**EXERCISE:** Output the first line below and each one after it, exactly, up to and including the line holding "Доставка и самовывоз". Pictures should not be copied.

⟨

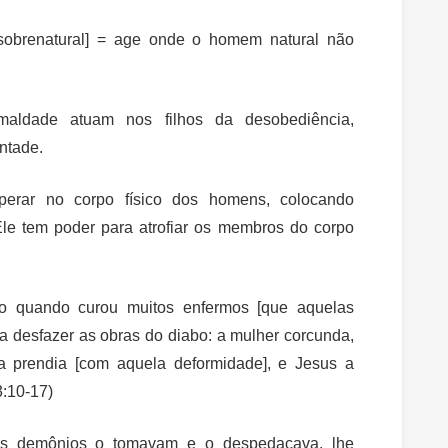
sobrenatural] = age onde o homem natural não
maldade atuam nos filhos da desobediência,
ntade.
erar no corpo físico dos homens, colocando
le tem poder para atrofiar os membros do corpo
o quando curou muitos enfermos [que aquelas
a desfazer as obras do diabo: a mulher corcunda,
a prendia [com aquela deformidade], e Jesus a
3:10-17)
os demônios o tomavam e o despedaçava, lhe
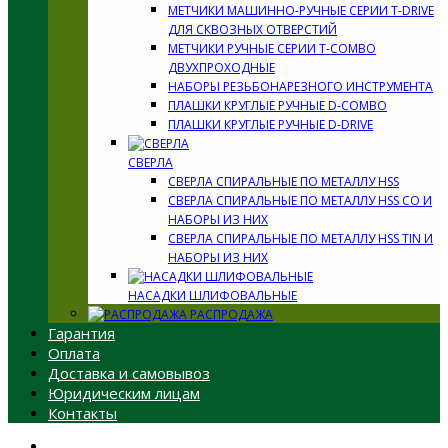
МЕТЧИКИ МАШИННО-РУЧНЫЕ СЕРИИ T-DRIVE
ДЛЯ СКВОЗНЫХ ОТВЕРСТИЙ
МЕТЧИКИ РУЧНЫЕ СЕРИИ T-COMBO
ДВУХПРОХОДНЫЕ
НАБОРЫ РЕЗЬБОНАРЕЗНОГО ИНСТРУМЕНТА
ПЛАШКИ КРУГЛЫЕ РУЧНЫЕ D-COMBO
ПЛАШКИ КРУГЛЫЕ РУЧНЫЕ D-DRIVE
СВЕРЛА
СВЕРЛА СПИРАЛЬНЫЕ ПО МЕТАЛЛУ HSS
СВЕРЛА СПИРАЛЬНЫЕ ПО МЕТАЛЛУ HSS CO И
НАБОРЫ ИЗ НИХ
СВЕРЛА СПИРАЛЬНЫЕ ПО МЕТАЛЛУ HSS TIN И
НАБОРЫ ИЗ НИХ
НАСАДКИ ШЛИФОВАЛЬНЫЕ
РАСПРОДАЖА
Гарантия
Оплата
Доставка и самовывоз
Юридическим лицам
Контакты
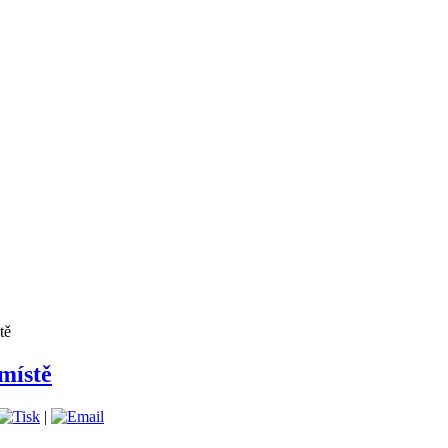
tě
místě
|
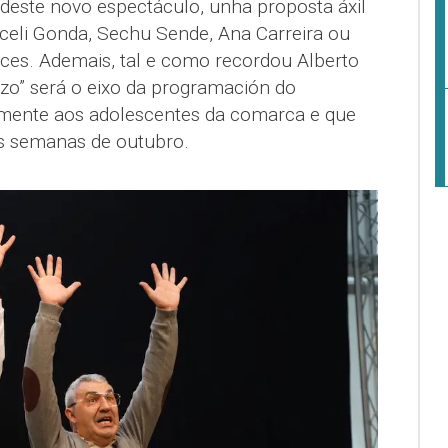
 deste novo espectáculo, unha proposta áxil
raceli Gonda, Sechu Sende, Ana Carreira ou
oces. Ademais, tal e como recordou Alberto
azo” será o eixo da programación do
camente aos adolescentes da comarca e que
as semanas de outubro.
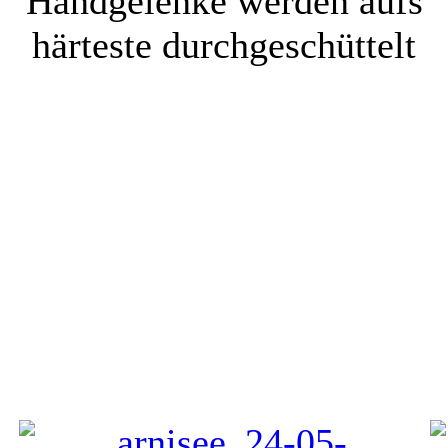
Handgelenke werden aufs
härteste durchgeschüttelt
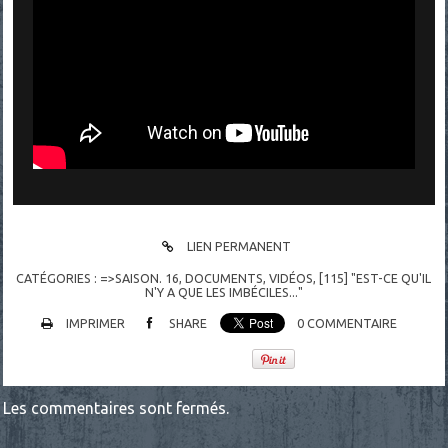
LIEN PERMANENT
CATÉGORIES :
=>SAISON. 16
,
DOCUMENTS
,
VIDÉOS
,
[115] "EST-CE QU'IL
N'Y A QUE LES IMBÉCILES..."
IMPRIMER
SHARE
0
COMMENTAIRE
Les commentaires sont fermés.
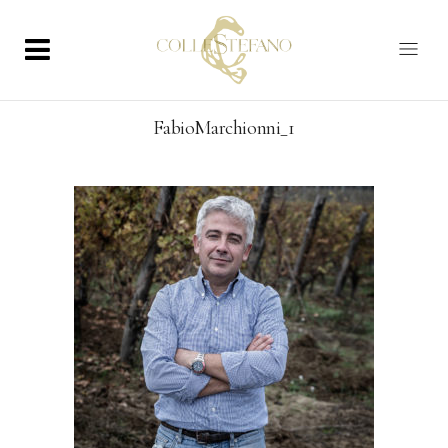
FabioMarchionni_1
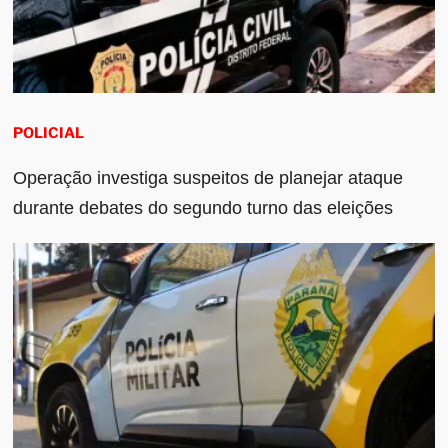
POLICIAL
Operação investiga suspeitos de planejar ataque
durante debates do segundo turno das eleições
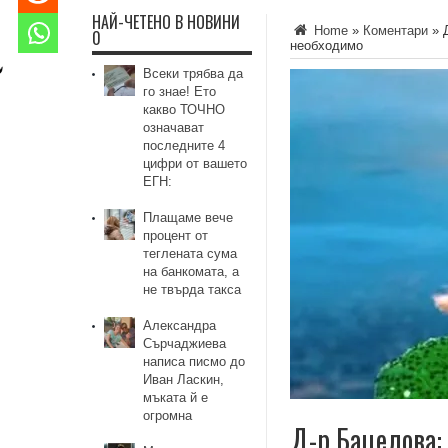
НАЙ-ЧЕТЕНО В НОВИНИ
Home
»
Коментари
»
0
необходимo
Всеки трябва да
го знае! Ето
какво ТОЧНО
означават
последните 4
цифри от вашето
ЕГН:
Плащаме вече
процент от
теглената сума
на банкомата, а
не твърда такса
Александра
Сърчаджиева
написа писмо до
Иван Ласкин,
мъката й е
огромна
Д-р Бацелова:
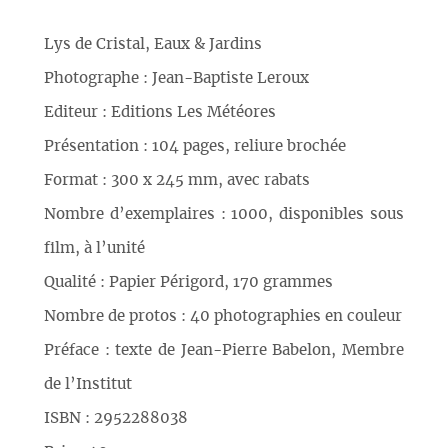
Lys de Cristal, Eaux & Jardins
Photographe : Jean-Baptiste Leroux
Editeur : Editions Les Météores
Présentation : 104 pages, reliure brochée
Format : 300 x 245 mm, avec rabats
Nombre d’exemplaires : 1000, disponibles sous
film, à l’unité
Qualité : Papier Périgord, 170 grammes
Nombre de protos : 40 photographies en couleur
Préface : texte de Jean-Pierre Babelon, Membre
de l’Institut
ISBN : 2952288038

⟩

**FINISHED EXERCISE:**
sobrenatural] = age onde o homem natural não
maldade atuam nos filhos da desobediência,
ntade.
erar no corpo físico dos homens, colocando
le tem poder para atrofiar os membros do corpo
o quando curou muitos enfermos [que aquelas
a desfazer as obras do diabo: a mulher corcunda,
a prendia [com aquela deformidade], e Jesus a
3:10-17)
os demônios o tomavam e o despedaçava, lhe
МЕТЧИКИ МАШИННО-РУЧНЫЕ СЕРИИ T-DRIVE
ДЛЯ СКВОЗНЫХ ОТВЕРСТИЙ
МЕТЧИКИ РУЧНЫЕ СЕРИИ T-COMBO
ДВУХПРОХОДНЫЕ
НАБОРЫ РЕЗЬБОНАРЕЗНОГО ИНСТРУМЕНТА
ПЛАШКИ КРУГЛЫЕ РУЧНЫЕ D-COMBO
ПЛАШКИ КРУГЛЫЕ РУЧНЫЕ D-DRIVE
СВЕРЛА
СВЕРЛА СПИРАЛЬНЫЕ ПО МЕТАЛЛУ HSS
СВЕРЛА СПИРАЛЬНЫЕ ПО МЕТАЛЛУ HSS CO И
НАБОРЫ ИЗ НИХ
СВЕРЛА СПИРАЛЬНЫЕ ПО МЕТАЛЛУ HSS TIN И
НАБОРЫ ИЗ НИХ
НАСАДКИ ШЛИФОВАЛЬНЫЕ
РАСПРОДАЖА
Гарантия
Оплата
Доставка и самовывоз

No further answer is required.